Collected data
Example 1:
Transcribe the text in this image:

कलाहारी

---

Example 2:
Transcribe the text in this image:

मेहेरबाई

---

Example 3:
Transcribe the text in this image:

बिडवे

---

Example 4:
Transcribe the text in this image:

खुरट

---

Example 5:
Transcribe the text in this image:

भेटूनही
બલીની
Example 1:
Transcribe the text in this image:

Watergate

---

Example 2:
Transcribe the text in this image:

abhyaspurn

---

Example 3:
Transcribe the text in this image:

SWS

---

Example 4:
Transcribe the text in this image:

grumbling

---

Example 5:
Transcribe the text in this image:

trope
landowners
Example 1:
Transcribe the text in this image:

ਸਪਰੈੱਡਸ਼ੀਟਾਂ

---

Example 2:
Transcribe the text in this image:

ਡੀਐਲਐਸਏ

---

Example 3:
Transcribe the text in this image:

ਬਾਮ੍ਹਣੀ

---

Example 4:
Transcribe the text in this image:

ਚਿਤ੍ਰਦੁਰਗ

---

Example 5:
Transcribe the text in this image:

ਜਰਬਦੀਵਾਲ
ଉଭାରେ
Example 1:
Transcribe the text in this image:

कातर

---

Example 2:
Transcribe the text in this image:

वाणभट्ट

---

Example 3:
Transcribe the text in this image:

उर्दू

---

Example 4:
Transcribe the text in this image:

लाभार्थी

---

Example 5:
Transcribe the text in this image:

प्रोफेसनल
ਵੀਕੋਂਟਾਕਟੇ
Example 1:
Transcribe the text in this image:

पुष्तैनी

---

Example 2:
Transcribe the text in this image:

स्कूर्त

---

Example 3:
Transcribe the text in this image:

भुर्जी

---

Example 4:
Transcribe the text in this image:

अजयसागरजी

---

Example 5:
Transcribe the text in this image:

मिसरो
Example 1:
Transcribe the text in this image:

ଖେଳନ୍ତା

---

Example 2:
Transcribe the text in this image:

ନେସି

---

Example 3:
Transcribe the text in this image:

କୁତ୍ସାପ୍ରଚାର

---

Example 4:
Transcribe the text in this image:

**Exercise brief:** Your task is to quote all of the data word for word.

**Answer to this problem:**
Example 1:
Transcribe the text in this image:

कलाहारी

---

Example 2:
Transcribe the text in this image:

मेहेरबाई

---

Example 3:
Transcribe the text in this image:

बिडवे

---

Example 4:
Transcribe the text in this image:

खुरट

---

Example 5:
Transcribe the text in this image:

भेटूनही
બલીની
Example 1:
Transcribe the text in this image:

Watergate

---

Example 2:
Transcribe the text in this image:

abhyaspurn

---

Example 3:
Transcribe the text in this image:

SWS

---

Example 4:
Transcribe the text in this image:

grumbling

---

Example 5:
Transcribe the text in this image:

trope
landowners
Example 1:
Transcribe the text in this image:

ਸਪਰੈੱਡਸ਼ੀਟਾਂ

---

Example 2:
Transcribe the text in this image:

ਡੀਐਲਐਸਏ

---

Example 3:
Transcribe the text in this image:

ਬਾਮ੍ਹਣੀ

---

Example 4:
Transcribe the text in this image:

ਚਿਤ੍ਰਦੁਰਗ

---

Example 5:
Transcribe the text in this image:

ਜਰਬਦੀਵਾਲ
ଉଭାରେ
Example 1:
Transcribe the text in this image:

कातर

---

Example 2:
Transcribe the text in this image:

वाणभट्ट

---

Example 3:
Transcribe the text in this image:

उर्दू

---

Example 4:
Transcribe the text in this image:

लाभार्थी

---

Example 5:
Transcribe the text in this image:

प्रोफेसनल
ਵੀਕੋਂਟਾਕਟੇ
Example 1:
Transcribe the text in this image:

पुष्तैनी

---

Example 2:
Transcribe the text in this image:

स्कूर्त

---

Example 3:
Transcribe the text in this image:

भुर्जी

---

Example 4:
Transcribe the text in this image:

अजयसागरजी

---

Example 5:
Transcribe the text in this image:

मिसरो
Example 1:
Transcribe the text in this image:

ଖେଳନ୍ତା

---

Example 2:
Transcribe the text in this image:

ନେସି

---

Example 3:
Transcribe the text in this image:

କୁତ୍ସାପ୍ରଚାର

---

Example 4:
Transcribe the text in this image:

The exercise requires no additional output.